[Data listing start]

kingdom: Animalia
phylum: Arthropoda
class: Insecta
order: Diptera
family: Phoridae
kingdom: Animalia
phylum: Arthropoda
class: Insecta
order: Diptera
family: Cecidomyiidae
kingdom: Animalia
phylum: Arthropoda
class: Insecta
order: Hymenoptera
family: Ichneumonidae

[Data listing end]
[Data listing start]

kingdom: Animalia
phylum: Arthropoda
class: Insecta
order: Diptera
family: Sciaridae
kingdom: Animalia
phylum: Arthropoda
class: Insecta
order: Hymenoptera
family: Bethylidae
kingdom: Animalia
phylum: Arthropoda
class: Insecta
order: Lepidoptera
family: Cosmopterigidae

[Data listing end]
[Data listing start]

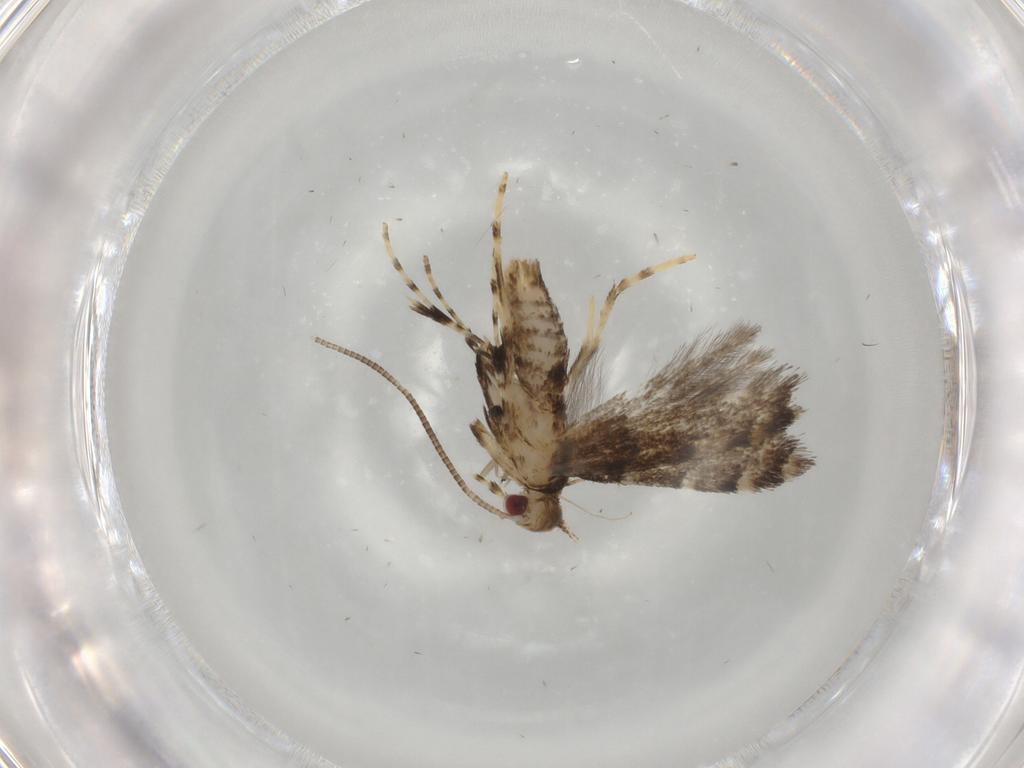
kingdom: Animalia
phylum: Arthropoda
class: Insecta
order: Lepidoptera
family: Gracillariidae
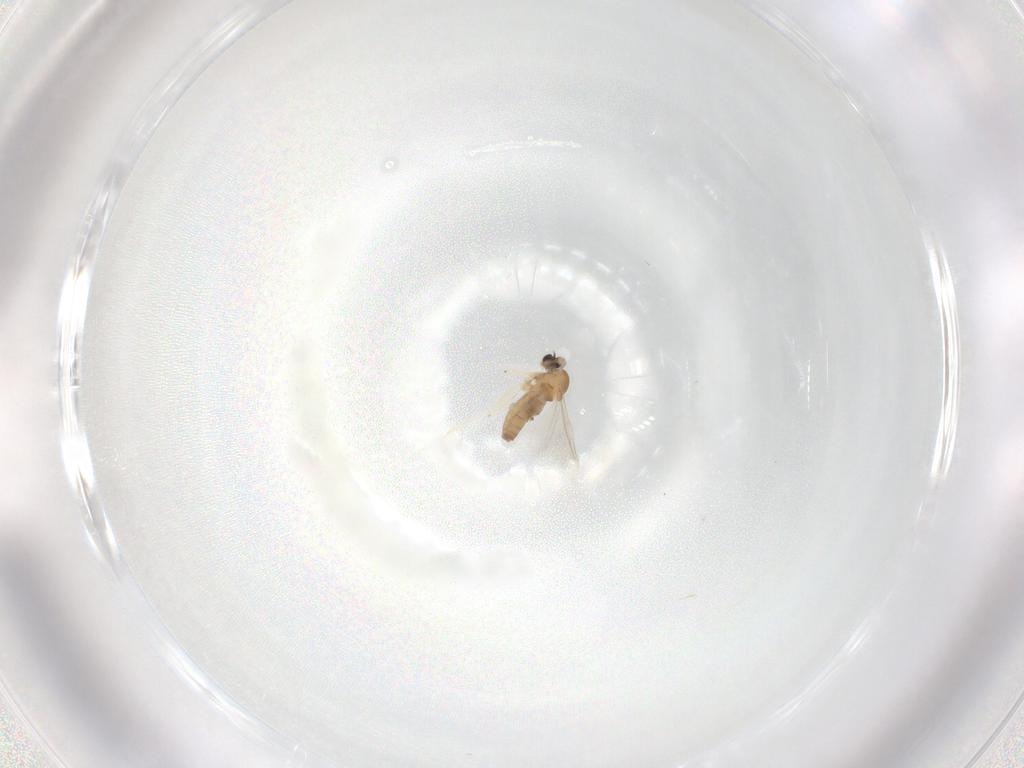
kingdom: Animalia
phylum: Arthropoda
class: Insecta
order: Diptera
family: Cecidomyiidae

[Data listing end]

Copy out, unchanged, every line from the one containing "family: Phoridae" to the one containing "family: Ichneumonidae", including both of those lines.

Exercise solution:
family: Phoridae
kingdom: Animalia
phylum: Arthropoda
class: Insecta
order: Diptera
family: Cecidomyiidae
kingdom: Animalia
phylum: Arthropoda
class: Insecta
order: Hymenoptera
family: Ichneumonidae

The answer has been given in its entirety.